Problem:
Your answer should hold all lines of the entries that include the word "font".

** Record excerpts follows **

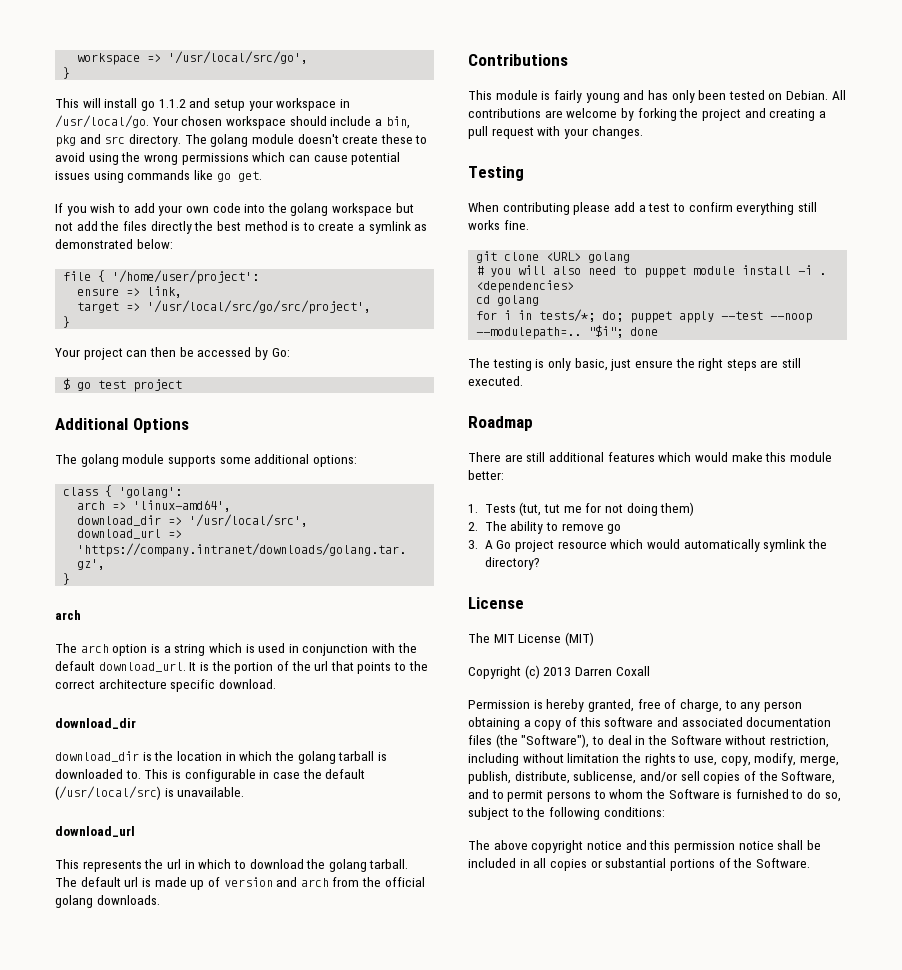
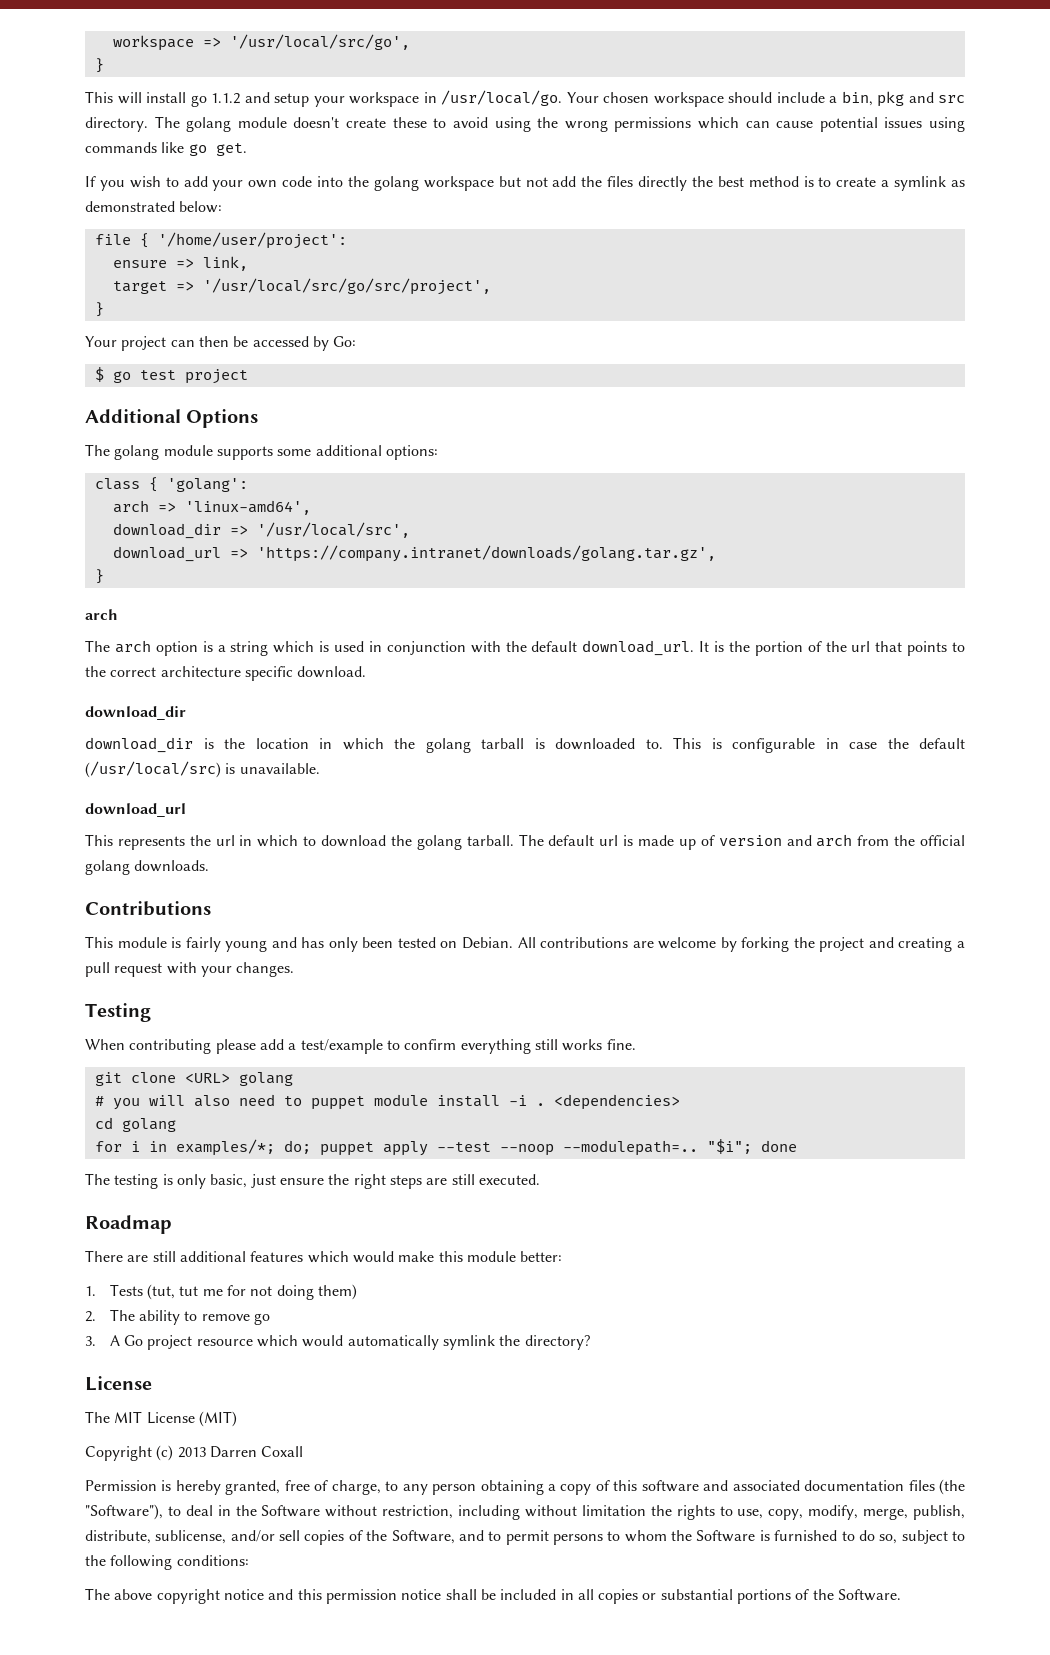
[648,203,671,212] test -> [300,1039,383,1054] test/example
[539,309,596,322] tests/*; -> [175,1139,275,1156] examples/*;

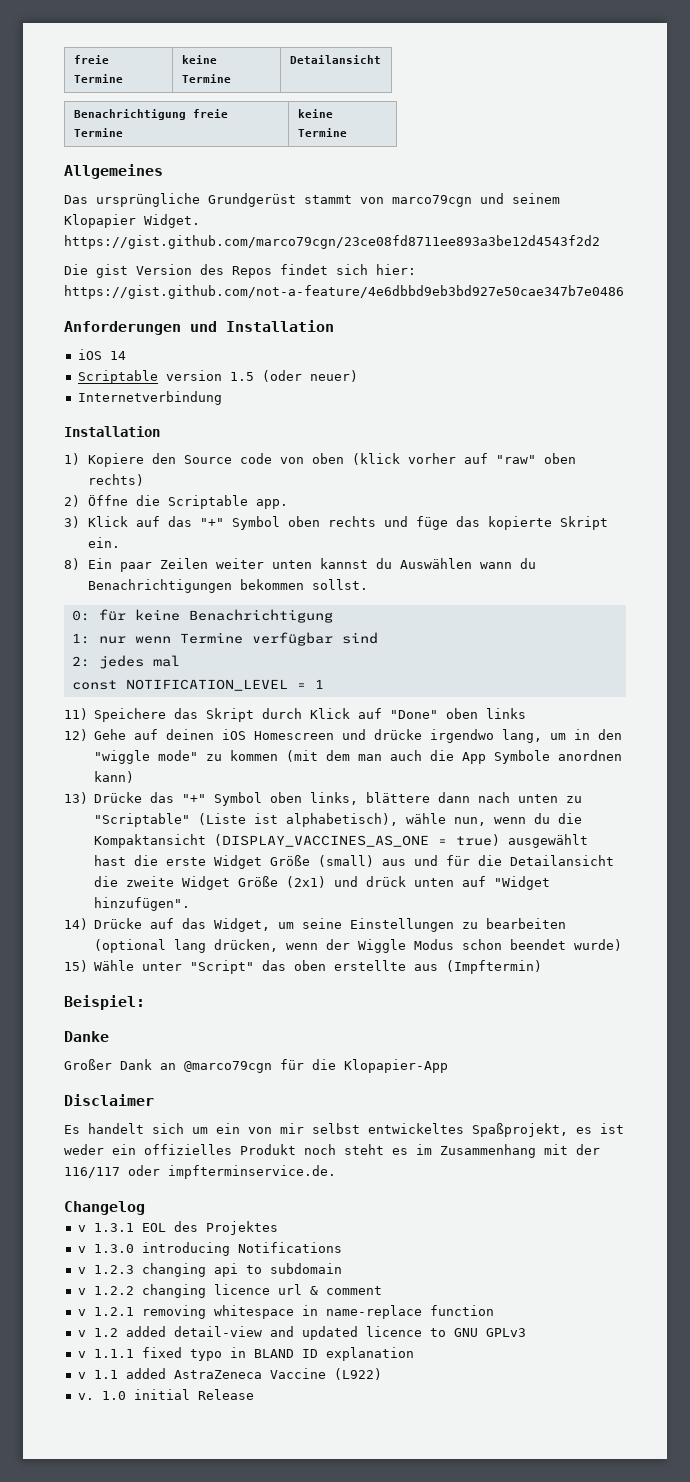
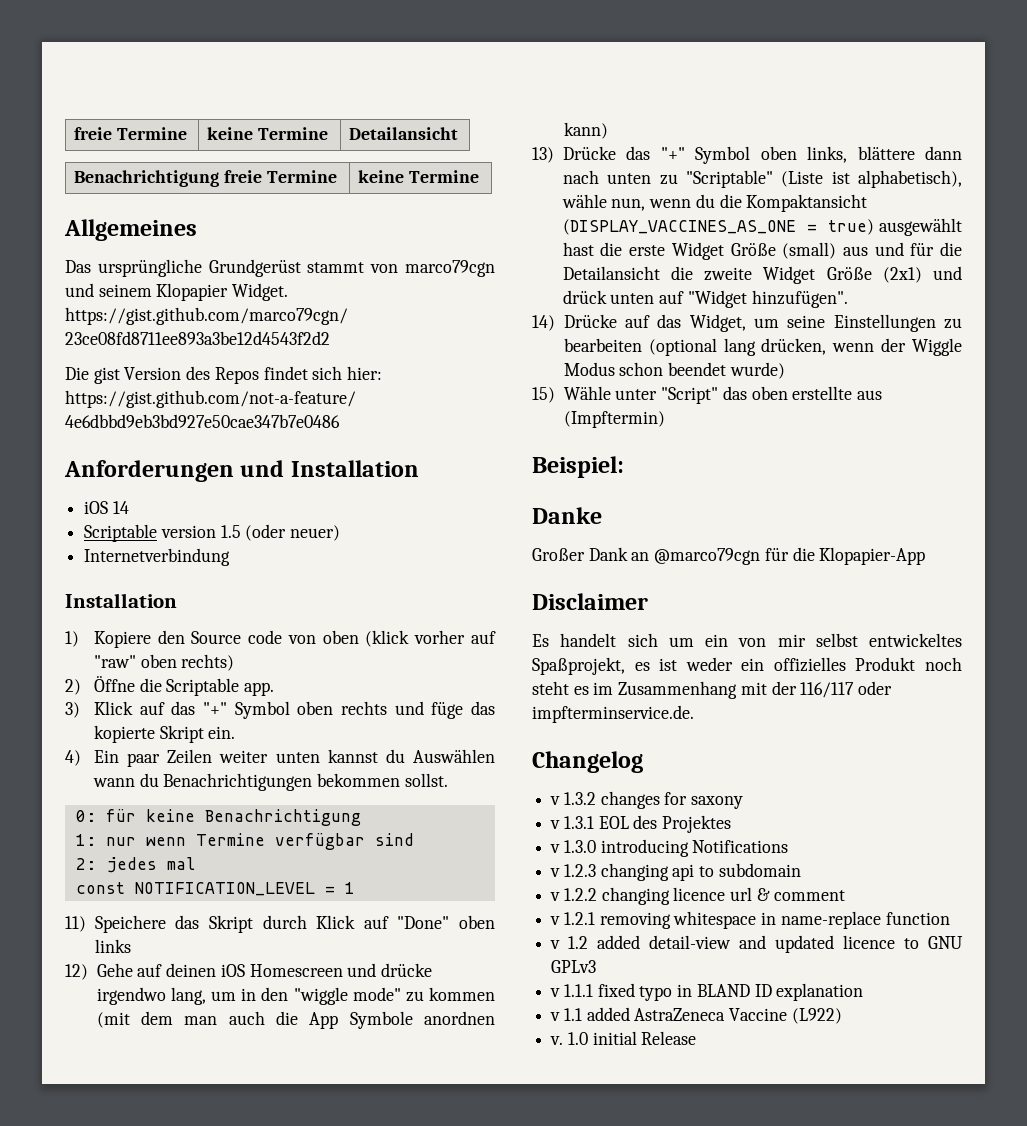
[64,558,80,570] 8) -> [65,750,81,766] 4)
(145, 1208) none -> [550,791,744,809] // v 1.3.2 changes for saxony

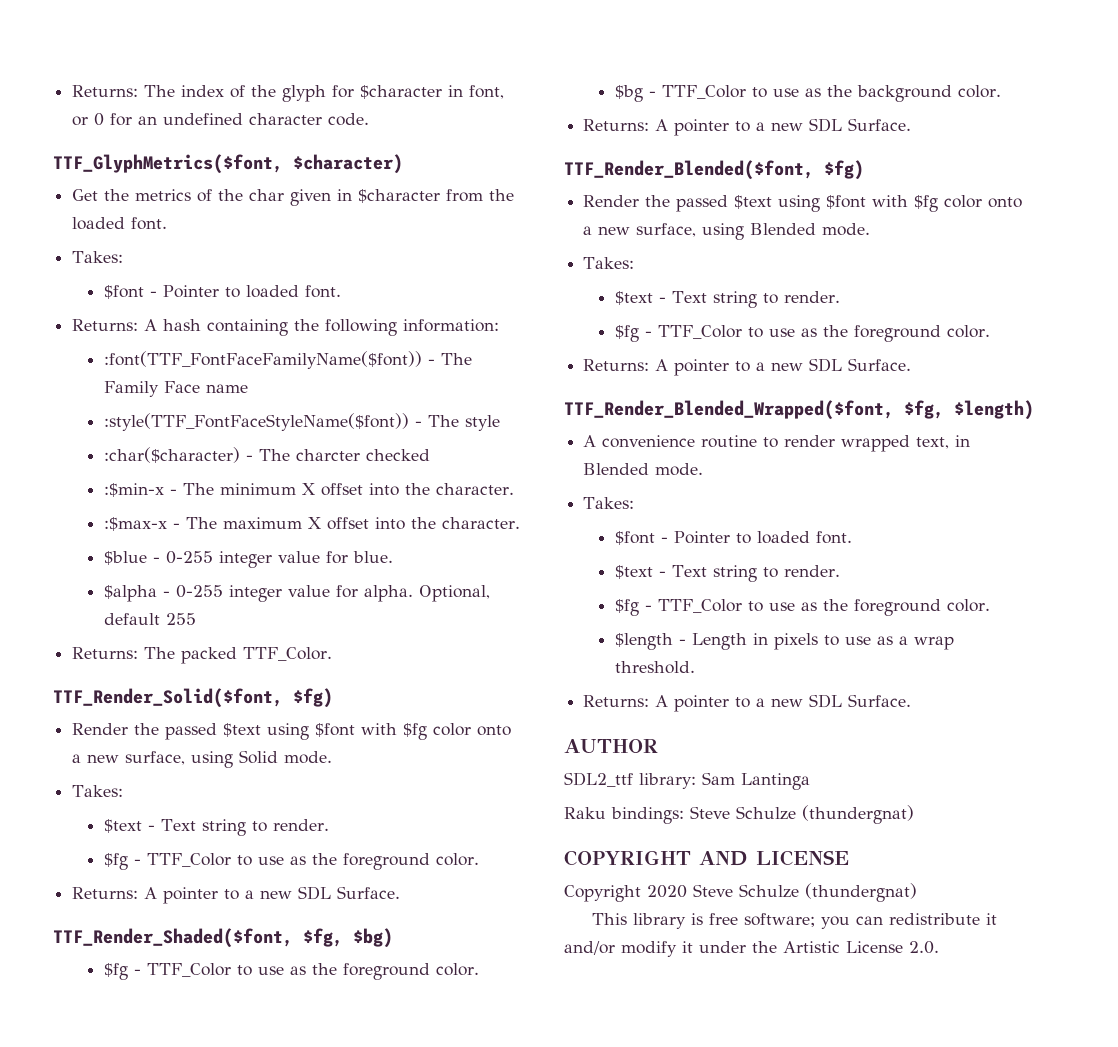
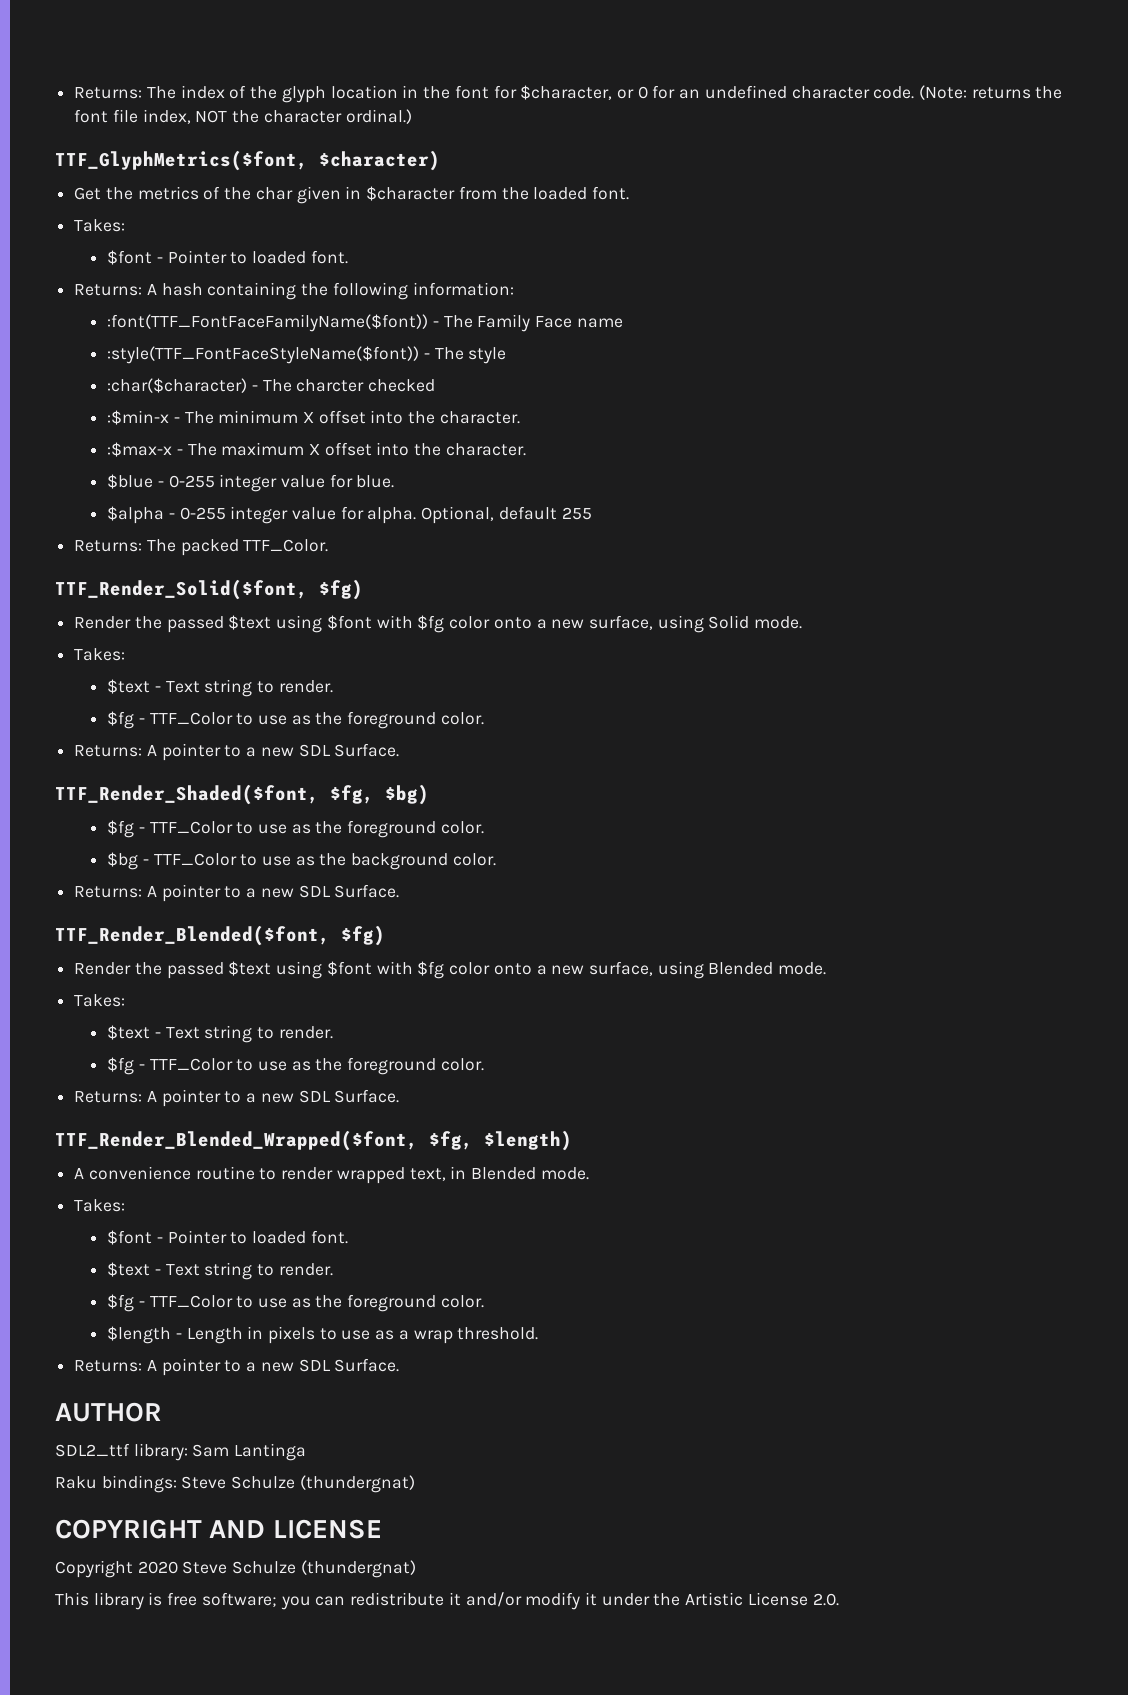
[332,85,505,99] for $character in font, -> [330,85,613,100] location in the font for $character,
(370, 119) none -> [919,85,1063,100] [74,109,412,124] (Note: returns the font file index, NOT the character ordinal.)

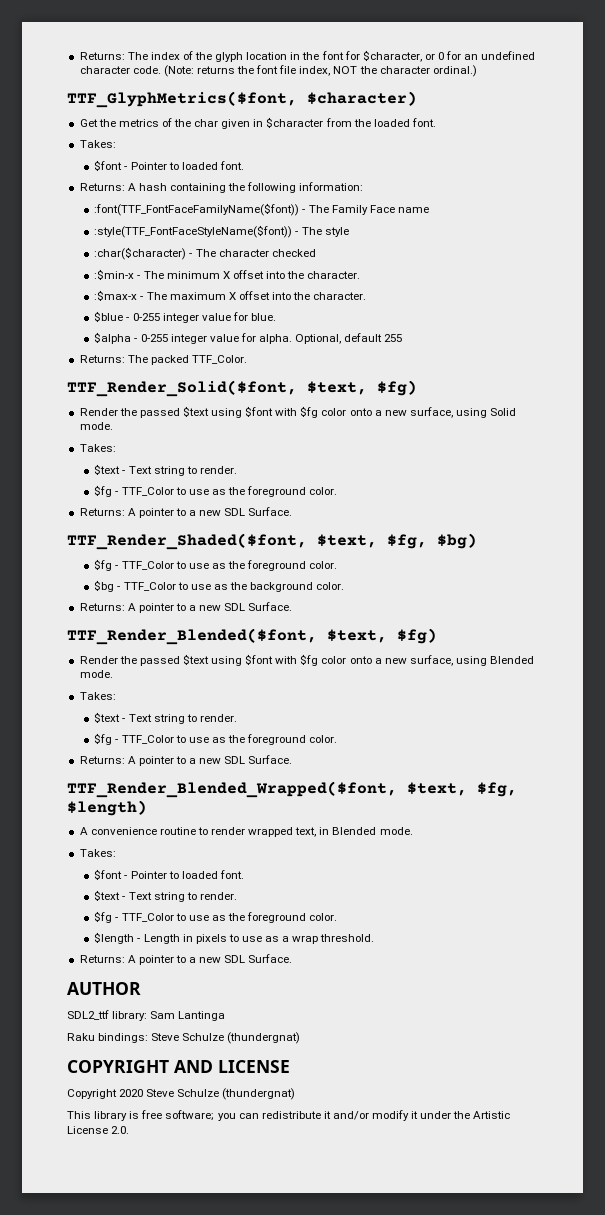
[296,379,365,392] charcter -> [218,249,269,257] character
(308, 589) none -> [307,381,367,395] $text,
(319, 794) none -> [317,534,377,548] $text,
(330, 935) none -> [327,629,387,643] $text,
(418, 1140) none -> [407,782,467,796] $text,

** End of Record excerpts **

Your response:
[332,85,505,99] for $character in font, -> [330,85,613,100] location in the font for $character,
(370, 119) none -> [919,85,1063,100] [74,109,412,124] (Note: returns the font file index, NOT the character ordinal.)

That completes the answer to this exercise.